**READING TEXT:**

## Begin

Loading up some Big Queries
by December 5, 2013

Filed under: Performance Monitoring

AppNeta no longer blogs on DevOps topics like this one.

Feel free to enjoy it, and check out what we can do for monitoring end user experience of the apps you use to drive your business at www.appneta.com.

Google’s BigQuery service has a lot to offer for organizations with massive datasets to query against. Rented massive parallelism is much more cost effective than trying to set up the infrastructure to do it yourself. BigQuery has some limits, though — flexible boundaries that your design needs to accomodate. At AppNeta, our naive approach to using BigQuery to power TraceView’s extended retention windows ran up against those boundaries.

Let’s Not Be Naive, Shall We?

We have a ton of analyzed trace data — URLs, SQL queries, host names, layer names, NSA watchwords (just kidding) — all analyzed out and indexed against the traces, for cross-referencing, searching, and summation. It’s a pretty big stewpot full of stuff! The data are sharded out by the configured application, put into hourly or six-hourly buckets. So our naive solution is to just gather the buckets across the shards and ship them off to BigQuery. Here we run into the first limitation — BigQuery doesn’t really want you to do more than 10,000 imports a day. That’s going to be a problem.

BigQuery Best Practices

Converting TSV to JSON is a great way to heat your apartment this winter.

A Clever Plan!

## End

**SUPPLIED DATA:**
## Begin

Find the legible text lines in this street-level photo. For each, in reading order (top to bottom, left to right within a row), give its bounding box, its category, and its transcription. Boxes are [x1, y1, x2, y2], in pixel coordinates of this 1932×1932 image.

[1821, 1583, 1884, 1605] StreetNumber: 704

## End

**EXERCISES TO COMPLETE:**
A – According to the BigQuery post, how many imports a day does BigQuery not really want you to go beyond?
B – Copy the stretch of the BigQuery post from "Google’s BigQuery service" through "against those boundaries.".
The listing isn't needed for anything here.

**WRITTEN ANSWERS:**
A – 10,000 imports a day.

B –
Google’s BigQuery service has a lot to offer for organizations with massive datasets to query against. Rented massive parallelism is much more cost effective than trying to set up the infrastructure to do it yourself. BigQuery has some limits, though — flexible boundaries that your design needs to accomodate. At AppNeta, our naive approach to using BigQuery to power TraceView’s extended retention windows ran up against those boundaries.